Jakarta – BNPT sebagai leading sector dalam penanggulangan terorisme tidak henti menjalin koordinasi antaraparat penegak hukum yang menangani perkara tindak pidana terorisme. Semakin hari, kerja sama lintas sektoral yang terus diupayakan sejak awal berdirinya BNPT kian erat terjalin khususnya dengan Direktorat Jenderal Pemasyarakatan Kementerian Hukum dan HAM RI yang bertanggung jawab secara langsung dalam penanganan narapidana terorisme.
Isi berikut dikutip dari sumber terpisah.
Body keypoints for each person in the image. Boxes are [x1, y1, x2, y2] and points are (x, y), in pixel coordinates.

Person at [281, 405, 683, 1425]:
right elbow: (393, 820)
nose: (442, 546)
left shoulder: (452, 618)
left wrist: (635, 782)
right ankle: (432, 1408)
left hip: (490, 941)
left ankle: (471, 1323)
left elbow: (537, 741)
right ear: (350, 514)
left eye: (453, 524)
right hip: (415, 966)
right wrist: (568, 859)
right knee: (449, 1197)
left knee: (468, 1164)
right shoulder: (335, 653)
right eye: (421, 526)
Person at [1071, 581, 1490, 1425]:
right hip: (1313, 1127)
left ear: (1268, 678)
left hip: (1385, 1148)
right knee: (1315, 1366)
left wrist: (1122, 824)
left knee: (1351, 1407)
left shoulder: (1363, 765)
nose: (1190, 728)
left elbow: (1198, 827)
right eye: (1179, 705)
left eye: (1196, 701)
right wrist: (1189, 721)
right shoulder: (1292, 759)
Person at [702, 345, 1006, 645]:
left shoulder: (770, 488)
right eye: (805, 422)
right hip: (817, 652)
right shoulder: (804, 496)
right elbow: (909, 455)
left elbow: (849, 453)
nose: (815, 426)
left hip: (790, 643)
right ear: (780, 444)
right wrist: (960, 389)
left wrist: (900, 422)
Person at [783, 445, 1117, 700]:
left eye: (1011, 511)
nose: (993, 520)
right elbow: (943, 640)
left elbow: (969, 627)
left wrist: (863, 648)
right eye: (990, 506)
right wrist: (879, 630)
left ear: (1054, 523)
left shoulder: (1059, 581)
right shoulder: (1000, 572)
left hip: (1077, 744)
Senin (24/10) siang Kepala BNPT, Komjen Pol. Suhardi Alius, M.H., menerima kunjungan Direktur Jenderal Pemasyarakatan Kemenkumham, Sri Puguh Budi Utami, Bc.IP., M.Si., di salah satu Gedung Kementerian, Jakarta. Pertemuan ini juga dihadiri oleh jajaran pejabat terkait dari lingkungan BNPT yaitu Deputi Bidang Penindakan dan Pembinaan Kemampuan, Irjen. Pol. Drs. Budiono Sandi, M.Hum., Direktur Deradikalisasi, Prof. Dr. Irfan Idris, M.A., dan Direktur Penegakan Hukum, Brigjen Pol. Eddy Hartono, S.Ik, M.H.

Dalam pertemuan ini dibahas terkait proses penempatan dan upaya-upaya intervensi khusus dalam pembinaan napiter serta peningkatan fasilitas keamanan di lapas-lapas high risk. Dibahas pula terkait kesejahteraan dan keamanan kepala lapas maupun petugasnya.
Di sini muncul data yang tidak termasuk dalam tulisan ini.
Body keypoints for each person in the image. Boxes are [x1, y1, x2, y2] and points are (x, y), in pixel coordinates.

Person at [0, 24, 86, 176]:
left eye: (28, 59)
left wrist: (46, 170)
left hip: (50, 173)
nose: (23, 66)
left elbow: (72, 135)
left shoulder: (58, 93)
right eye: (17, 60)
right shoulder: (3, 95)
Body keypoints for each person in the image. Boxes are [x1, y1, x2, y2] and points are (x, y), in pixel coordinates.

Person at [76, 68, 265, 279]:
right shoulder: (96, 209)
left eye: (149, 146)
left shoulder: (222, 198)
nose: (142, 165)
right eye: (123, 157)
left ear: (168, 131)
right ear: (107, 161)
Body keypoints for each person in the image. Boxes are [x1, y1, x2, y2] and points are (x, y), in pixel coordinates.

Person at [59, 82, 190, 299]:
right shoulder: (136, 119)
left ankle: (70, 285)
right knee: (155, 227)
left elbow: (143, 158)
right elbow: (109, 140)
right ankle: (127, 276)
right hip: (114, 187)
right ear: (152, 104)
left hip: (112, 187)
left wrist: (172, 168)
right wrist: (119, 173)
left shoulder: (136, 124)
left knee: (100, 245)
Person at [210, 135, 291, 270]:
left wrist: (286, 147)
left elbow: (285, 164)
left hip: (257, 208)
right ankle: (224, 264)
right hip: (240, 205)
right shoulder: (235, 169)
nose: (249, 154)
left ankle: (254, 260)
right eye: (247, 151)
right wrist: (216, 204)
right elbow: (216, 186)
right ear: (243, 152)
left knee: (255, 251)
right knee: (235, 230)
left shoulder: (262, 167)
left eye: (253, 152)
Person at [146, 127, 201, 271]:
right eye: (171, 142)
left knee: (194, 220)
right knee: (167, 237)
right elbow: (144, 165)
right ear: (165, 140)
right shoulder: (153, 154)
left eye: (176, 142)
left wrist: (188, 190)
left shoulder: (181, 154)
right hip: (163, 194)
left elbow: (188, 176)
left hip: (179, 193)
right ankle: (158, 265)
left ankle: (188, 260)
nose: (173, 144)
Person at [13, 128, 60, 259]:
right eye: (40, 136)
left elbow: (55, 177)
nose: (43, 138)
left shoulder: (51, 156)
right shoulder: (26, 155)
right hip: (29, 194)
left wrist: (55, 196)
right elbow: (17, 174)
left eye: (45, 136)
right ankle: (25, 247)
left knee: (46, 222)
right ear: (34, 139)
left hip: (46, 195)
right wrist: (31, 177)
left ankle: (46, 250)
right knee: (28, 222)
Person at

“Berbagai isu permasalahan telah kita bahas bersama dalam pertemuan ini beserta solusi dan treatment untuk menghadapinya. Sekarang ada lapas baru di Karanganyar, Nusakambangan, contohnya, kita sedang memetakan dan melakukan asesmen siapa yang harus kita tempatkan disana dan apa dampak penempatan tersebut,” ungkap Komjen Pol. Suhardi Alius, M.H.

Sri Puguh Budi Utami menambahkan bahwa komitmen untuk menjalin sinergi dengan BNPT dapat membantu mereduksi hambatan dalam proses pengawasan dan pendampingan WBP terorisme. Terlebih dijelaskan bahwa ada perhatian khusus untuk memindahkan narapidana tindak terorisme di lapas resiko tinggi salah satunya karena dinilai memiliki kemampuan untuk mempengaruhi orang lain dengan paham radikal bahkan bisa membuat jaringan baru meski berada di dalam sel tahanan.
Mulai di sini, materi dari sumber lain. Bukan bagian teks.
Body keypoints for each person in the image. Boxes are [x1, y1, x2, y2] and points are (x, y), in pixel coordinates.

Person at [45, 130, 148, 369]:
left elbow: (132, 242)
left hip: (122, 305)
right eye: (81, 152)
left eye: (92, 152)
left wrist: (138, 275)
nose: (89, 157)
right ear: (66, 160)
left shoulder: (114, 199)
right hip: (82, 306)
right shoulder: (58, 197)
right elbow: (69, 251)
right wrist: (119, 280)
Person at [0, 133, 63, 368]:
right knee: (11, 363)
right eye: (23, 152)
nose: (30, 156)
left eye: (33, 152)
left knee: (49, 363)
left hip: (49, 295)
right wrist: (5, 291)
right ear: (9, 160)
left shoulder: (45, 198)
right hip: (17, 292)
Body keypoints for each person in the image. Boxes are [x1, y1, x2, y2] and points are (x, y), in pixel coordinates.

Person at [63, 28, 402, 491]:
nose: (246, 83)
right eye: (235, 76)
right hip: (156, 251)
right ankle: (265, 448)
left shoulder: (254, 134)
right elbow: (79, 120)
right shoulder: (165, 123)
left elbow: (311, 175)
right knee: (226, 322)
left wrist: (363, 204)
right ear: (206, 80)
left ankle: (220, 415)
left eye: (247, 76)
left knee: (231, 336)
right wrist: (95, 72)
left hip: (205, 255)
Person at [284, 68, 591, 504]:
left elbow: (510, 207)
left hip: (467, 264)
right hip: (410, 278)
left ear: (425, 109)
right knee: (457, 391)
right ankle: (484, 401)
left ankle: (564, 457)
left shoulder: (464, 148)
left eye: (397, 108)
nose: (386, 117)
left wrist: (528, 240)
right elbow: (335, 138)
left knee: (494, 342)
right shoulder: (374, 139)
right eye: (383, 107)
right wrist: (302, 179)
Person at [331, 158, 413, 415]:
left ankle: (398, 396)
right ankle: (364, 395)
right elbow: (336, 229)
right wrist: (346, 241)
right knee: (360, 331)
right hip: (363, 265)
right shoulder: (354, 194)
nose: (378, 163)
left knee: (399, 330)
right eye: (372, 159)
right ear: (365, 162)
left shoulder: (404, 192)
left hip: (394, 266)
“Terorisme merupakan kasus serius, pasti penanganannya juga harus khusus. Intervensi yang dilakukan juga khusus tentunya, inilah mengapa kami berkoordinasi secara intensif dengan BNPT dan jajaran karena mengetahui profiling awal, selanjutnya pembinaan kami lakukan agar tepat sasaran. Jangan bicara jumlah, tapi ketika yang kita hadapi adalah (napiter) yang sangat punya pengaruh, akan berdampak signifikan, tidak hanya kepada warga binaan lain namun juga petugas kami di lapangan. Kita harus perkuat sinergitas ini dalam rangka mencegah terjadinya hal-hal yang tidak kita inginkan, khususnya berbagai gangguan keamanan dan ketertiban di dalam maupun dari luar lapas,” imbuh Dirjen PAS.

Dalam pertemuan kali ini, Dirjen PAS juga berkesempatan untuk memperkenalkan beberapa pejabat yang menempati posisi baru akibat rotasi kepemimpinan di dalam Ditjen PAS untuk memudahkan kerja sama dan komunikasi dengan BNPT kedepannya. Kepala BNPT berharap kepada para pejabat baru tersebut untuk mengupayakan komunikasi yang lebih intensif tanpa perlu dibebani oleh birokrasi agar koordinasi berjalan optimal dan mempercepat penyelesaian masalah.

“Pejabat-pejabat baru ini diharapkan bisa melanjutkan apa yang telah kita rintis dan saling memberikan masukan terkait dinamika yang sedang terjadi di tengah Ditjen PAS dengan BNPT khususnya menghadapi permasalahan warga binaan pemasyarakatan yang ada di lapas-lapas,” harap Kepala BNPT.